*** SOURCE PASSAGE Section Begins ***
Since \(H(a,b)\), \(X(a,b)\) and \(A(a,b)\) are symmetric and homogenous of degree one, we assume that \(a>b>0\). Let \(x=(a-b)/(a+b)\in (0, 1)\) and \(p\in(0, 1)\). Then (1.1) and (1.2) lead to

$$\begin{aligned}& \frac{X(a,b)-H(a,b)}{A(a,b)-H(a,b)}=\frac{e^{\frac{\sqrt {1-x^{2}}\arcsin(x)}{x}-1}-(1-x^{2})}{x^{2}}, \end{aligned}$$
(3.1)
$$\begin{aligned}& \log\frac{X(a,b)}{pA(a,b)+(1-p)H(a,b)}=\frac{\sqrt{1-x^{2}}\arcsin (x)}{x}-1-\log\bigl[p+(1-p) \bigl(1-x^{2}\bigr)\bigr]. \end{aligned}$$
(3.2)
*** SOURCE PASSAGE Section Ends ***
> _HOW TO COMPLETE THIS TASK_
Continue the derivation comparing the means H(a,b), X(a,b) and A(a,b), starting right after equation (3.2).
*** GIVEN RECORDS Section Begins ***
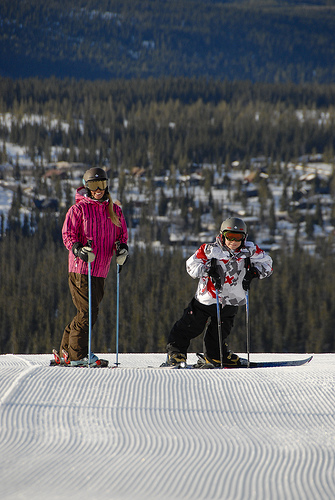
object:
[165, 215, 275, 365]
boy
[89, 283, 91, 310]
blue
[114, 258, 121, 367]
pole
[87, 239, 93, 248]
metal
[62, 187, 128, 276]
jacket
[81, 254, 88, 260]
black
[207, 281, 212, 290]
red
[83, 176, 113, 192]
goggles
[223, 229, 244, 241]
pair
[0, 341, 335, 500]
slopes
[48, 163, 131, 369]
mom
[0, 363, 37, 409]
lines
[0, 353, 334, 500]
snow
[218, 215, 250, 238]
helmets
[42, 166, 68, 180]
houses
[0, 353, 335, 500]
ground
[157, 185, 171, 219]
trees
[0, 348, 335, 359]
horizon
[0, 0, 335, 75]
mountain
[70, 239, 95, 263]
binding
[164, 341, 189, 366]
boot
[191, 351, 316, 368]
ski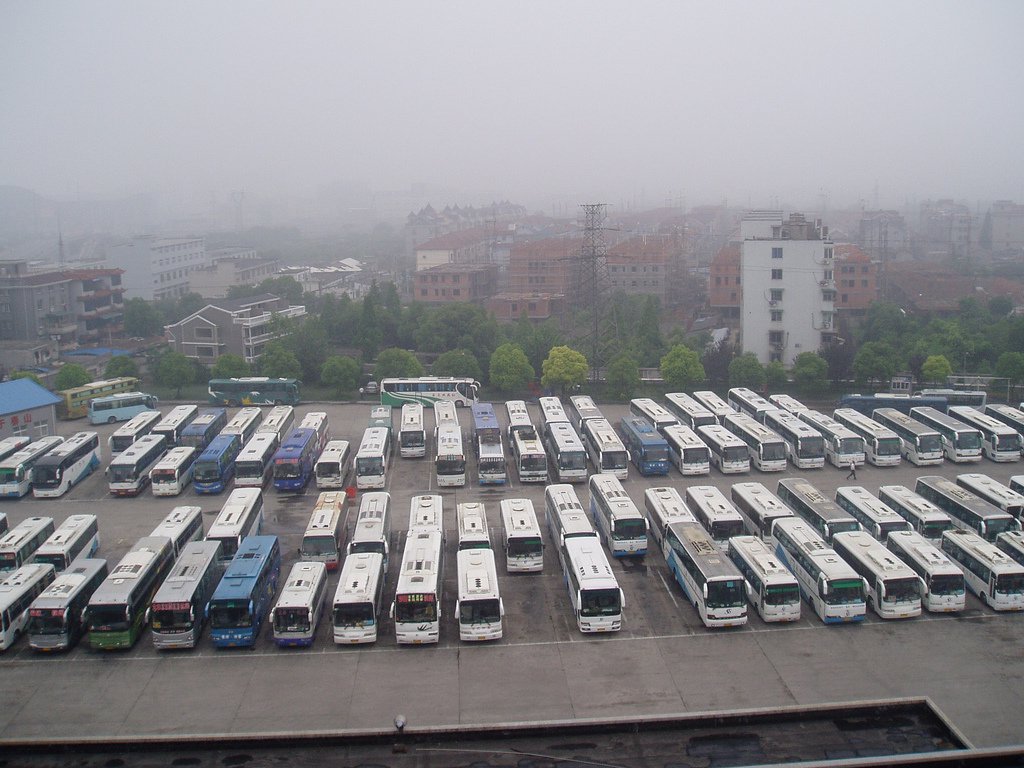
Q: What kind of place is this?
*** GIVEN RECORDS Section Ends ***
*** GIVEN RECORDS Section Begins ***
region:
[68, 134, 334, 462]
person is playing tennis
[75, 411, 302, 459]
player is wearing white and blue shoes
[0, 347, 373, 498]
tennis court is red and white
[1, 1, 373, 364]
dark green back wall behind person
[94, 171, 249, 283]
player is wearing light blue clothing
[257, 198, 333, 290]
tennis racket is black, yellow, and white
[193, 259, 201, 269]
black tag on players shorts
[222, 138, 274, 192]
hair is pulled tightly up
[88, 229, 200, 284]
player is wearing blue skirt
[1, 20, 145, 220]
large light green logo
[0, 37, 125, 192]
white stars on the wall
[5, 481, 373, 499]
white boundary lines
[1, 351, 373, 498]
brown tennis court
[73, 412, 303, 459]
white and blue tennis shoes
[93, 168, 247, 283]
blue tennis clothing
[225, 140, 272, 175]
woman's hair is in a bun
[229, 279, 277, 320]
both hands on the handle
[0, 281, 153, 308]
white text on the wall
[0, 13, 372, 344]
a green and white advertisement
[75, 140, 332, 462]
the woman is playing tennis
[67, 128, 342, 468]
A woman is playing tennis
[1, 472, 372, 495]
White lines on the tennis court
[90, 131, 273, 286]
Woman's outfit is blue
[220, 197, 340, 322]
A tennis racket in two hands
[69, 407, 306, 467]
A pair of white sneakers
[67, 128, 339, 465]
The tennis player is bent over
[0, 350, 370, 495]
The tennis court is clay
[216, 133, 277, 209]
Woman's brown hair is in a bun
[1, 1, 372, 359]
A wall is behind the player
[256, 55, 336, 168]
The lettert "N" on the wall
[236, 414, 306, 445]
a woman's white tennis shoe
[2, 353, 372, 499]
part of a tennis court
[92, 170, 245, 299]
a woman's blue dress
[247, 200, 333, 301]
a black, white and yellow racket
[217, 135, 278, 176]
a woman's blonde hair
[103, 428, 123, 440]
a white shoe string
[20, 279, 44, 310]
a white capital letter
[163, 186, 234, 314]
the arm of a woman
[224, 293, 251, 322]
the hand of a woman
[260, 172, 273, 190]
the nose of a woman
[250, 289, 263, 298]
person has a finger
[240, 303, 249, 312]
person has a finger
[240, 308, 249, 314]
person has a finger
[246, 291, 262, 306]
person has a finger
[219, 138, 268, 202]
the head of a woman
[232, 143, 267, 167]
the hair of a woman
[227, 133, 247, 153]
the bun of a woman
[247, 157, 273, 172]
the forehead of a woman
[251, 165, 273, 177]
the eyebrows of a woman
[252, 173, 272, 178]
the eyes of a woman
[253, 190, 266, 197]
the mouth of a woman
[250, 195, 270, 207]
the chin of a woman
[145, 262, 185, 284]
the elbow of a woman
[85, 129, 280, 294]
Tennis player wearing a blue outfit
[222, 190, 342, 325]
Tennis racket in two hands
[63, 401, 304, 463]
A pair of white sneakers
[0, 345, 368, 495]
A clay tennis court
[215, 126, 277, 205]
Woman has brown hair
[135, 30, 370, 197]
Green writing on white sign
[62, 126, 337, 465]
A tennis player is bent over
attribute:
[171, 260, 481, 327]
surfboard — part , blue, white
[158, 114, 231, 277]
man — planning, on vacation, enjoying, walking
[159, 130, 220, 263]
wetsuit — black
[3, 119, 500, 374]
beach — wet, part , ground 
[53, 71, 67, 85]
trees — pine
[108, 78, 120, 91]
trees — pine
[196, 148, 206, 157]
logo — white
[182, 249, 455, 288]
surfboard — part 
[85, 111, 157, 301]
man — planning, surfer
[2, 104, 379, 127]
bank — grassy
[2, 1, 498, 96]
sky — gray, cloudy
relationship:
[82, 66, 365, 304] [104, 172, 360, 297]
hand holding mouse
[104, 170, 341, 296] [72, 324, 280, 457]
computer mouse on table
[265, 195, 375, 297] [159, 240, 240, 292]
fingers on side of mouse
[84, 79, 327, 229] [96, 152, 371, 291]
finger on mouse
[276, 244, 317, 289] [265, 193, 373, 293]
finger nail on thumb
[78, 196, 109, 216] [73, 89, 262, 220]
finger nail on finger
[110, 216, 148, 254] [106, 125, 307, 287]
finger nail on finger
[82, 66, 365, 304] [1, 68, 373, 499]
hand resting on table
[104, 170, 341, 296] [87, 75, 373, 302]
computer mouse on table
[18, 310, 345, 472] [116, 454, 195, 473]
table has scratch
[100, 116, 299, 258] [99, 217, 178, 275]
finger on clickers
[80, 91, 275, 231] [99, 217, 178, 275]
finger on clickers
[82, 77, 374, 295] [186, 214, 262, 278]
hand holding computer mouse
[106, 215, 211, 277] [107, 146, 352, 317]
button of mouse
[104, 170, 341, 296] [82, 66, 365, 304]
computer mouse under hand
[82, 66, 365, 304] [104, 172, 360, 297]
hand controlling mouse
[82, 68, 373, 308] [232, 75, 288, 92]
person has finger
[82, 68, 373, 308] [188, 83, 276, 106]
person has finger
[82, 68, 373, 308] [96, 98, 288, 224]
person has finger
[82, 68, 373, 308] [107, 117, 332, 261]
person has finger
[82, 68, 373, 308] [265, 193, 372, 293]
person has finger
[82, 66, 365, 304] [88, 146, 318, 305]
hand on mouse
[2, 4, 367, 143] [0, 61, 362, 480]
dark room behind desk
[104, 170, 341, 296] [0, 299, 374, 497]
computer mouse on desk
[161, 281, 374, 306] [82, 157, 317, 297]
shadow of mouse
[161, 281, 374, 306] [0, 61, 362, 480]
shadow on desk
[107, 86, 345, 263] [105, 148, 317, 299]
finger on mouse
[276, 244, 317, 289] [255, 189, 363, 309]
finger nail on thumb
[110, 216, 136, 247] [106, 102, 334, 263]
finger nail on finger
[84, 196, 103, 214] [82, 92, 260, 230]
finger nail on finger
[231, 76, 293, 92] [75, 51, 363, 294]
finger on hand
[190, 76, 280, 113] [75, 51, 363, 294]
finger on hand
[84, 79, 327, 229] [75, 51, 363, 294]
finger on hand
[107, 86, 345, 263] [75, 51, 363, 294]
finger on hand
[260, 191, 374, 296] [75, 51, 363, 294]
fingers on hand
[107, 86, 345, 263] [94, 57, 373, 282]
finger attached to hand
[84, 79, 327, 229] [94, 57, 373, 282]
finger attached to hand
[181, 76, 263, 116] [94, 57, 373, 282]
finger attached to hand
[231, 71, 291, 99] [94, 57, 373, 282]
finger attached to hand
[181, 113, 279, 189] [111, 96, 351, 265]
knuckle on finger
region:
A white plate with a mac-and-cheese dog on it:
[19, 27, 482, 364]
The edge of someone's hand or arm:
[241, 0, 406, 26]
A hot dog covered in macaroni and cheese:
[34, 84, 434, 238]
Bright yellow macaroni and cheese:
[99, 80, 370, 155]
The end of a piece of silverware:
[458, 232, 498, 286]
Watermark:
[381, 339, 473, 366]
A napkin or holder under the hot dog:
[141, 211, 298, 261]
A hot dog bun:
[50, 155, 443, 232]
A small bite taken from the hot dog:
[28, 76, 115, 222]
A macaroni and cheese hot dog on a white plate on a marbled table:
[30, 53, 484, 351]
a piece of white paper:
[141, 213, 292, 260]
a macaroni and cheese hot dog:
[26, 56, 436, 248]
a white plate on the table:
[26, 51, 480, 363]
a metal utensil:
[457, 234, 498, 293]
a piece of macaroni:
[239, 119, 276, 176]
*** GIVEN RECORDS Section Ends ***
> _EXERCISE OUTPUT_
Let

$$ F(x)=\frac{\sqrt{1-x^{2}}\arcsin(x)}{x}-1-\log\bigl[p+(1-p) \bigl(1-x^{2} \bigr)\bigr]. $$
(3.3)

Then simple computations lead to

$$\begin{aligned}& F\bigl(0^{+}\bigr)=0, \end{aligned}$$
(3.4)
$$\begin{aligned}& F(1)=-\log p-1, \end{aligned}$$
(3.5)
$$\begin{aligned}& F^{\prime}(x)=\frac{1}{x^{2}\sqrt{1-x^{2}}}f(x), \end{aligned}$$
(3.6)

where \(f(x)\) is defined by (2.1).

We divide the proof into two cases.

Case 1. \(p=2/3\). Then (3.2)-(3.4) and (3.6) together with Lemma 2.1(1) lead to the conclusion that

$$ X(a,b)< \frac{2}{3}A(a,b)+\frac{1}{3}H(a,b). $$
(3.7)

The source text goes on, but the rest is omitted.